Here is a snippet from Netmon showing how with this change, TLS 1.2 being used for the LDAP connection to MSAD:
Versus what happens without this change:
What we have done is install the Bouncy Castle security provider and unlock greater strength for cryptographic functions.
By default Java is constrained in what security it can provide, for example we are limited to AES keys with a maximum size of 128 bits. The policy files we downloaded makes sure that Java isn't limited by these default restrictions. These policy files are only valid for versions of Java lower than 8u161, 7u171 and 6u181 - versions of Java later than this already use the unlimited policy files.
The second part - and the most important - is that now Bouncy Castle is handling all SSL communications, instead of the default JRE providers. Bouncy Castle is a library to provide access to a wide range of cryptographic functions, and it uses the Java Cryptographic Extension (JCE) technology to transparently provide these to the JRE. Bouncy Castle supports not just TLS 1.2 but lots of other algorithms, whereas the default JCE provider has a more limited selection.

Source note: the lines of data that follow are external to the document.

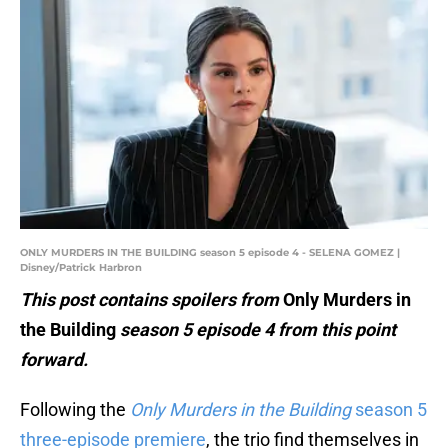
ONLY MURDERS IN THE BUILDING season 5 episode 4 - SELENA GOMEZ |
Disney/Patrick Harbron
This post contains spoilers from
Only Murders in
the Building
season 5 episode 4 from this point
forward.
Following the
Only Murders in the Building
season 5
three-episode premiere
, the trio find themselves in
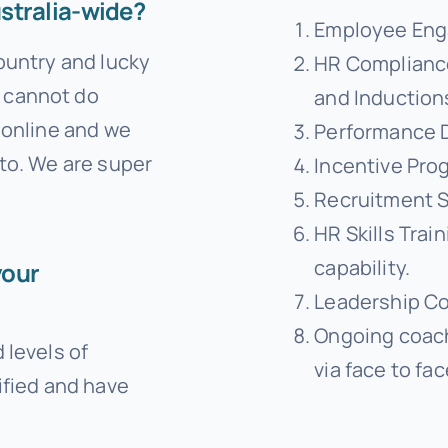
stralia-wide?
Employee Eng
country and lucky
HR Compliance
 cannot do
and Induction
g online and we
Performance 
 to. We are super
Incentive Pro
Recruitment S
HR Skills Train
capability.
your
Leadership C
Ongoing coac
 levels of
via face to fa
ified and have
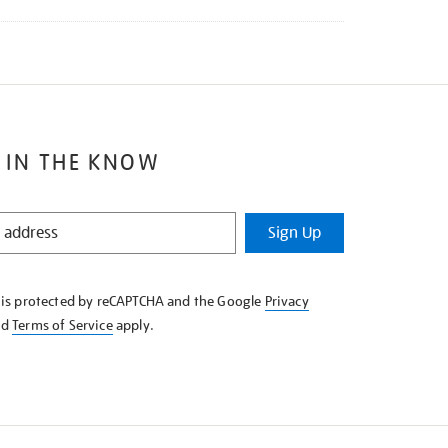
 IN THE KNOW
Sign Up
e is protected by reCAPTCHA and the Google
Privacy
nd
Terms of Service
apply.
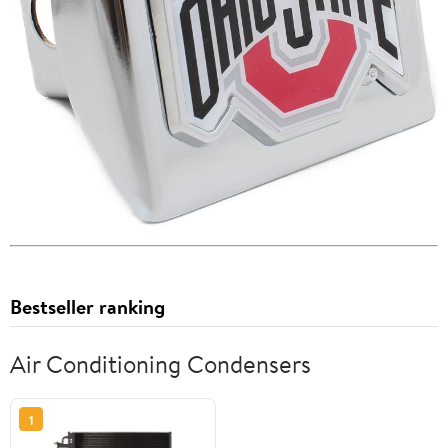
Bestseller ranking
Air Conditioning Condensers
1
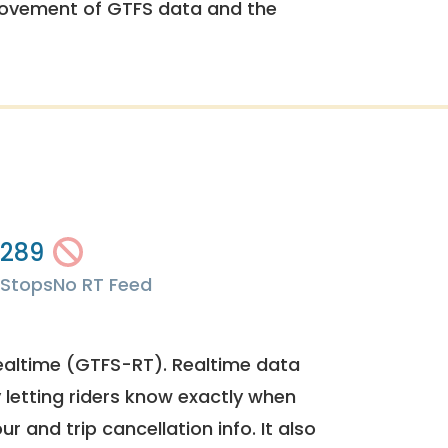
rovement of GTFS data and the
289
Stops
No RT Feed
ealtime (GTFS-RT). Realtime data
y letting riders know exactly when
ur and trip cancellation info. It also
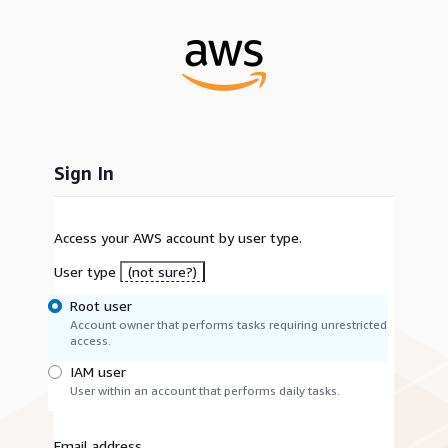
Sign In
Access your AWS account by user type.
User type
(not sure?)
Root user
Account owner that performs tasks requiring unrestricted
access.
IAM user
User within an account that performs daily tasks.
Email address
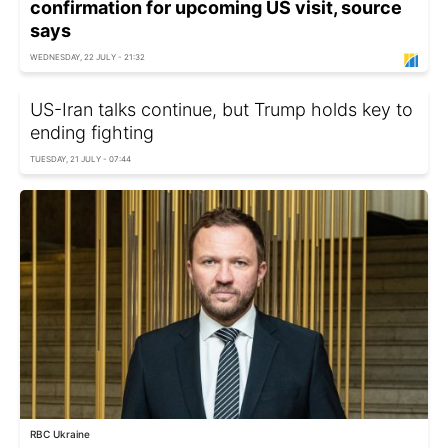
confirmation for upcoming US visit, source
says
WEDNESDAY, 22 JULY - 21:32
US-Iran talks continue, but Trump holds key to
ending fighting
TUESDAY, 21 JULY - 07:44
RBC Ukraine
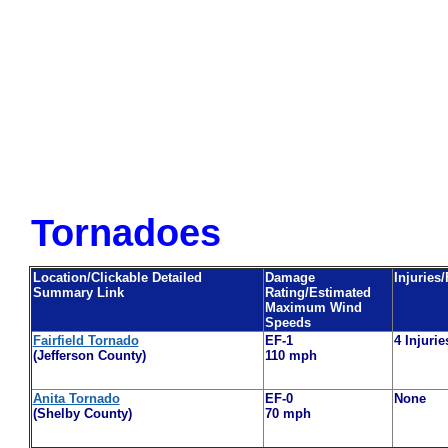
Tornadoes
Location/Clickable Detailed
Damage
Injuries/
Summary Link
Rating/Estimated
Maximum Wind
Speeds
Fairfield Tornado
EF-1
4 Injurie
(Jefferson County)
110 mph
Anita Tornado
EF-0
None
(Shelby County)
70 mph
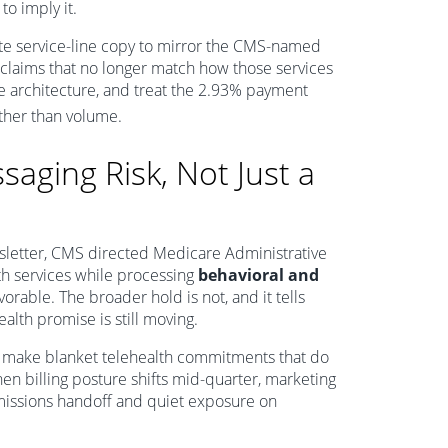
o imply it.
ate service-line copy to mirror the CMS-named
re claims that no longer match how those services
te architecture, and treat the 2.93% payment
ther than volume.
ssaging Risk, Not Just a
wsletter, CMS directed Medicare Administrative
th services while processing
behavioral and
vorable. The broader hold is not, and it tells
lth promise is still moving.
en make blanket telehealth commitments that do
en billing posture shifts mid-quarter, marketing
dmissions handoff and quiet exposure on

You can see how using Bouncy Castle we are able to support a wider range of cryptographic functions in EPM 11.1.2.x. Given that this is done at the JRE level it can be done for any JRE and as seen in the Stack Overflow answer, is generic to all Java installations.
Edit: Please note that if you set SSL certificates in WebLogic this will also upgrade the protocols used on the SSL listening ports from TLS 1.0 to TLS 1.2! This can cause issues with OHS, since OHS 11.1.1.7 (the version shipped with 11.1.2.3 and 11.1.2.4) can only support up to TLS 1.0.